La scénarisation de la ville dans la littérature subsaharienne redéfinit les positions des écrivains au sein de leur société en tant que porteurs d’une vision dont l’évolution profonde témoigne à elle seule du dynamisme de la création littéraire africaine. Elle livre un discours partagé entre tradition et modernité que les écrivains abordent en fonction de leur contexte socio‑historique et de leurs aspirations idéologiques:

À la veille des indépendances et même jusqu’aux années 1980, l’enjeu était de dénoncer le système d’assimilation hérité de la colonisation et de proposer le retour aux mœurs locales. C’est pour cette raison que la ville, symbole des valeurs modernes importées, était dépeinte comme un lieu imaginaire de perdition, tandis que le village, idéalisé, était représenté avec une tonalité penchant vers la nostalgie. L’ouvrage de Romuald Fonkoua sur Aimé Césaire, commenté par Lilyan Kesteloot, Daniel Delas et Pierre Halen, fait allusion à cette nostalgie chez l’écrivain martiniquais.

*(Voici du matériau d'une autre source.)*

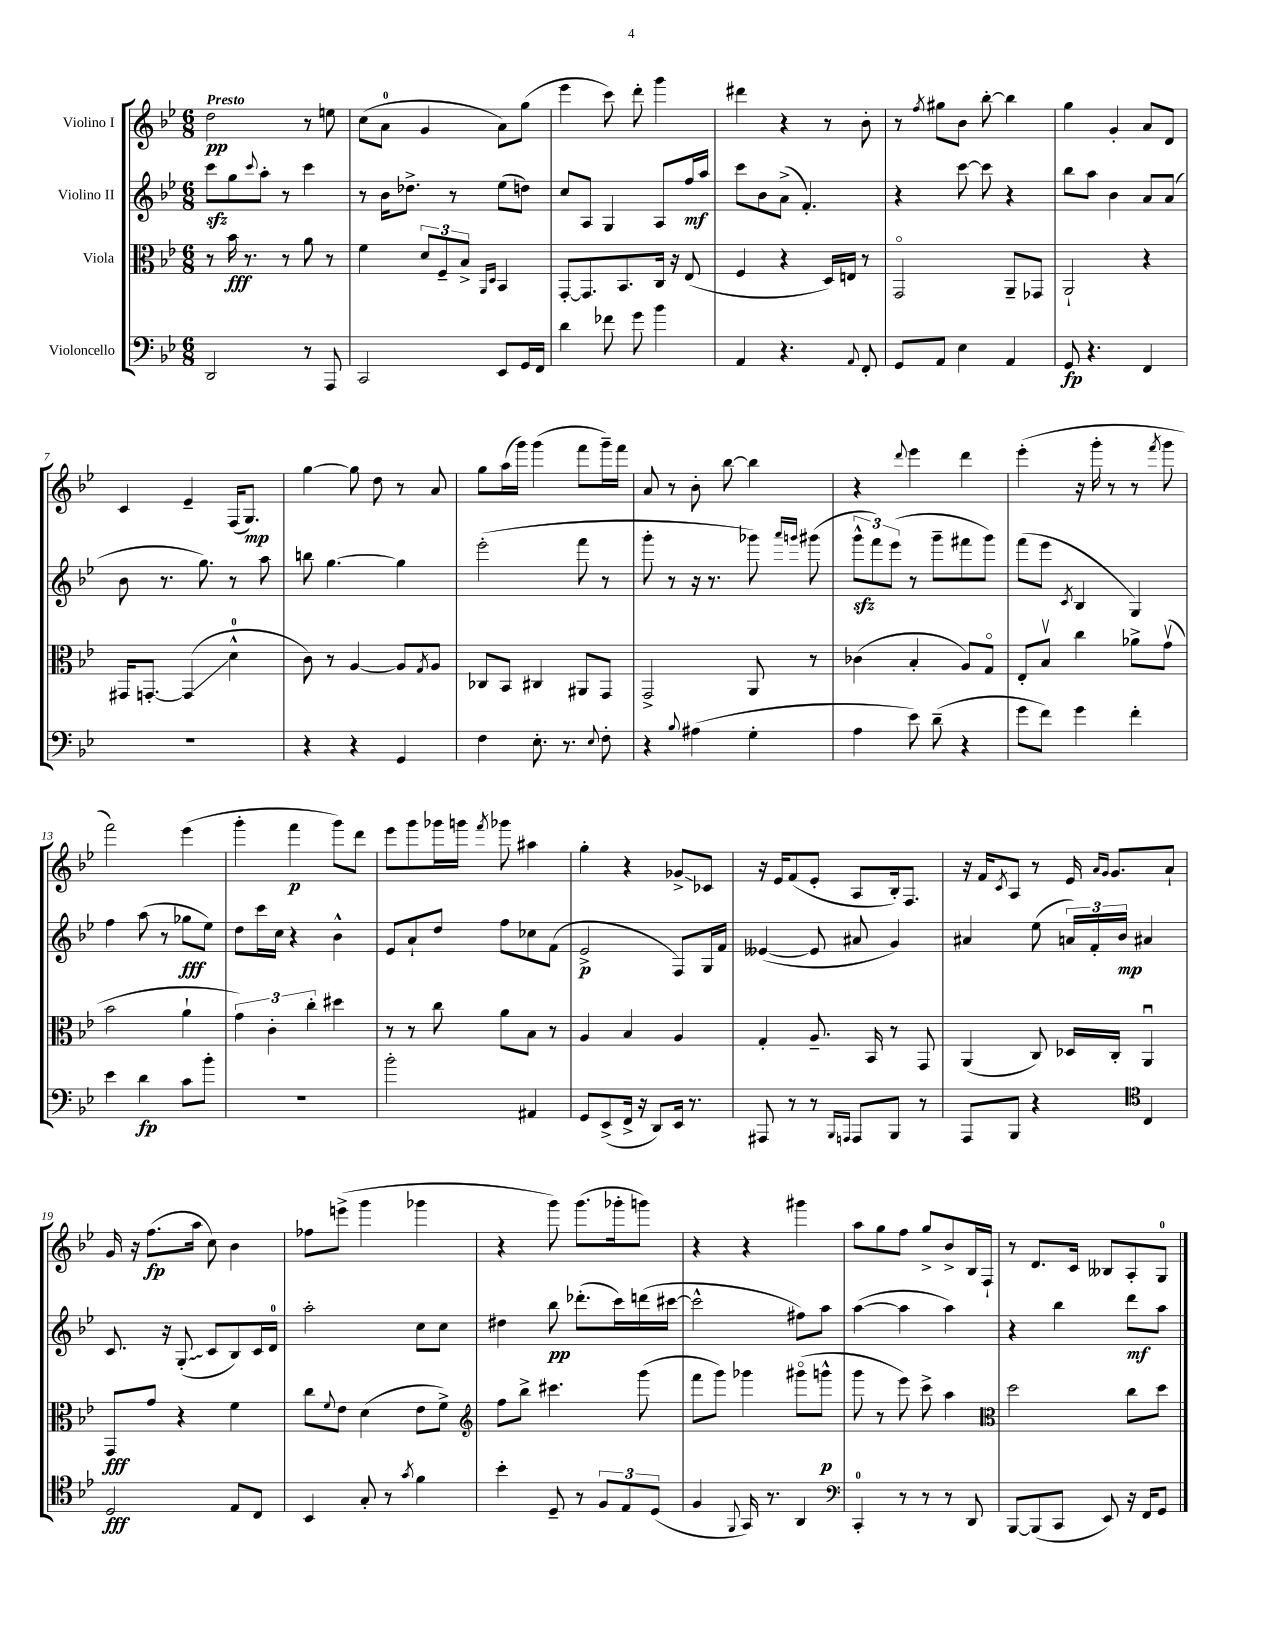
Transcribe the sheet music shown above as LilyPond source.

<<
\new StaffGroup <<
\new Staff = "s0" \with { instrumentName = "Violino I" } {
    \clef treble \key bes \major \numericTimeSignature \time 6/8 \tempo "Presto"
    d''2\pp r8 e''8 |
    c''8( a'8-0 g'4 a'8) g''8( |
    ees'''4 c'''8) d'''8-. g'''4 |
    dis'''4 r4 r8 bes'8-. |
    r8 \acciaccatura { f''8 } gis''8 bes'8 bes''8~-. bes''4 |
    g''4 g'4-. a'8 d'8 |
    c'4 ees'4-- f16( g8.\mp) |
    g''4~ g''8 d''8 r8 a'8 |
    g''8 a''16( g'''16) g'''4( f'''8 g'''16--) f'''16 |
    a'8 r8 bes'8-. bes''8~ bes''4 |
    r4 \appoggiatura { d'''8 } ees'''4 d'''4 |
    ees'''4-.( r16 g'''16-. r8 r8 \acciaccatura { f'''8 } g'''8 |
    f'''2) ees'''4( |
    g'''4-. f'''4\p g'''8) d'''8 |
    ees'''8 g'''8 ges'''16 g'''16 \acciaccatura { f'''8 } ges'''8 ais''4 |
    g''4-. r4 ges'8->\glissando ces'8 |
    r16 ees'16 f'8( ees'8-. a8 bes16-.) f8. |
    r16 f'16 \acciaccatura { c'8 } a8 r8 ees'16 \grace { a'16 g'16 } g'8. a'8-! |
    g'16 r16 f''8.\fp( a''16 c''8) bes'4 |
    fes''8 e'''8->( g'''4 ges'''4 |
    r4 g'''8) g'''8.( ges'''16-. g'''8) |
    r4 r4 gis'''4 |
    a''8 g''8 f''8 g''8-> bes'8-> bes16 f16-! |
    r8 d'8. c'16 beses8 a8-. g8-0 \bar "|." |
}
\new Staff = "s1" \with { instrumentName = "Violino II" } {
    \clef treble \key bes \major \numericTimeSignature \time 6/8
    c'''8\sfz g''8 \appoggiatura { c'''8 } a''8-. r8 c'''4 |
    r8 bes'16 des''8.-> r8 ees''8( d''8) |
    c''8 a8 g4 a8 f''16\mf a''16 |
    c'''8 bes'8 a'8->( f'4.-.) |
    r4 c'''8~ c'''8 r4 |
    bes''8 a''8 bes'4 a'8 a'8( |
    bes'8 r8. g''8.) r8 a''8 |
    b''8 g''4.~ g''4 |
    ees'''2-.( f'''8 r8 |
    g'''8-. r8 r16 r8. ges'''8) \grace { a'''16 g'''16 } gis'''8( |
    \tuplet 3/2 { g'''8-^\sfz f'''8) ees'''8( } r8 g'''8-- fis'''8 g'''8) |
    f'''8( ees'''8 \acciaccatura { c'8 } bes4 g4) |
    f''4 a''8( r8 ges''8\fff ees''8) |
    d''8 c'''16 c''16 r4 bes'4-^ |
    ees'8 a'8-! d''8 f''8 ces''8 f'8( |
    ees'2->\p f8) g16 f'16 |
    eeses'4~( eeses'8 ais'8 g'4) |
    ais'4 ees''8( \tuplet 3/2 { a'16) f'16-. bes'16\mp } ais'4 |
    c'8. r16 \once \override Glissando.style = #'zigzag g8-.\glissando( c'8 bes8) c'16 d'16-0 |
    a''2-. c''8 c''8 |
    dis''4 bes''8\pp des'''8.-.( c'''16) d'''16( cis'''16~ |
    cis'''2-^ fis''8) a''8 |
    a''4~( a''4 a''4) |
    r4 bes''4 d'''8\mf a''8 \bar "|." |
}
\new Staff = "s2" \with { instrumentName = "Viola" } {
    \clef alto \key bes \major \numericTimeSignature \time 6/8
    r8 bes'16\fff r8. r8 a'8 r8 |
    f'4 \tuplet 3/2 { d'8 f8-- bes8-> } \grace { a,16 d16 } bes,4 |
    g,8~-. g,8. bes,8. c16 r16 ees8( |
    f4 r4 d16) e16 r8 |
    g,2\flageolet a,8-- ges,8 |
    a,2-! r4 |
    gis,16 g,8.~-. g,4\glissando( d'4-0-^ |
    c'8) r8 a4~ a8 \acciaccatura { g8 } a8 |
    ces8 bes,8 cis4 ais,8 g,8 |
    g,2-> a,8 r8 |
    ces'4( bes4-. a8) g8\flageolet |
    ees8-. bes8\upbow c''4 aes'8-> g'8\upbow( |
    bes'2 a'4-! |
    \tuplet 3/2 { g'4) c'4-. c''4-. } dis''4 |
    r8 r8 c''8 a'8 bes8 r8 |
    a4 bes4 a4 |
    g4-. a8.-- bes,16 r8 g,8 |
    a,4( c8) des16 c16-. a,4\downbow |
    g,8\fff g'8 r4 f'4 |
    c''8 \appoggiatura { f'8 } ees'8 d'4( ees'8 f'8->) |
    \clef treble f''8 bes''8-> cis'''4. g'''8( |
    f'''8 g'''8) ges'''4 gis'''8\flageolet( g'''8-^\p |
    g'''8 r8 ees'''8) c'''8-> a''4 |
    \clef alto d''2 c''8 d''8 \bar "|." |
}
\new Staff = "s3" \with { instrumentName = "Violoncello" } {
    \clef bass \key bes \major \numericTimeSignature \time 6/8
    d,2 r8 a,,8 |
    c,2 ees,8 g,16 f,16 |
    d'4 fes'8 g'8 bes'4 |
    a,4 r4. \appoggiatura { a,8 } f,8-. |
    g,8 a,8 ees4 a,4 |
    g,8\fp r4. f,4 |
    R2. |
    r4 r4 g,4 |
    f4 ees8.-. r8. \appoggiatura { ees8 } f8-. |
    r4 \appoggiatura { bes8 } ais4( g4-. |
    a4 ees'8) d'8--( r4 |
    g'8 f'8) g'4 f'4-. |
    ees'4 d'4\fp c'8 bes'8-. |
    R2. |
    bes'2-. ais,4 |
    g,8 ees,8->( f,16-> r16 d,8) ees,16 r8. |
    ais,,8 r8 r8 \grace { bes,,16 a,,16 } a,,8 bes,,8 r8 |
    a,,8 bes,,8 r4 \clef tenor c4 |
    d2\fff ees8 c8 |
    bes,4 g8-. r8 \acciaccatura { g'8 } f'4 |
    bes'4-. d8-- r8 \tuplet 3/2 { f8 ees8 d8( } |
    f4 \appoggiatura { f,8 } g,16) r8. a,4 |
    \clef bass c,4-0-. r8 r8 r8 d,8 |
    bes,,8~ bes,,8( c,8 ees,8) r16 f,16 g,8 \bar "|." |
}
>>
>>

Depuis les années 1990, avec la crise de l’État‑nation et l’exil de plusieurs écrivains africains vers l’hexagone, le regard sur l’Afrique et sa cité urbaine a changé. Il porte désormais sur sa modernité transculturelle. L’idéalisation des valeurs du village a cédé la place à la dénonciation des dérives de l’État‑nation et à la polyglossie qui caractérise l’espace géographique urbain. Toute velléité d’appartenance spatiale au sens étroit du terme est occultée. Du moins, c’est ce que l’on peut lire, dans une certaine mesure, chez les auteurs cités par C. Husti‑Laboye. Ahmadou Kourouma, évoqué dans le compte rendu d’Adama Coulibaly, propose aussi une esthétique littéraire polyphonique qui rend compte de la dimension multiculturelle de l’histoire des langues et des sociétés africaines actuelles. Seulement, contrairement à ce que sous‑entend le compte rendu d’Adama Coulibaly, Kourouma, comparativement à ses pairs, suggère un métissage qui refuse l’aliénation, c’est‑à‑dire qui a un point de départ, un socle, une base dans laquelle se fonderaient toutes les autres identités. Il suggère un métissage qui permettrait à l’individu d’aller vers l’autre sans se perdre ni se dénaturer. Son œuvre, selon moi, se situerait à cheval sur les deux conceptions de l’identité précédemment évoquées, car elle suscite une quête identitaire qui ne se définit pas forcément comme le retour au passé, ou la négation de ses racines, mais qui se définit plutôt comme la recherche d’un mieux‑être et d’un certain équilibre qui passe par le dialogue équitable des visions du monde.


[1] O. Sembène, Le Mandat, Paris, Présence africaine, 1966, p. 226.

[2] M. Beti, Mission terminée, Paris, Buchet-Chastel, 1957.

[3] Médou Mwomo, Afrika Ba’a, Yaoundé, Cle, 1969. p. 64.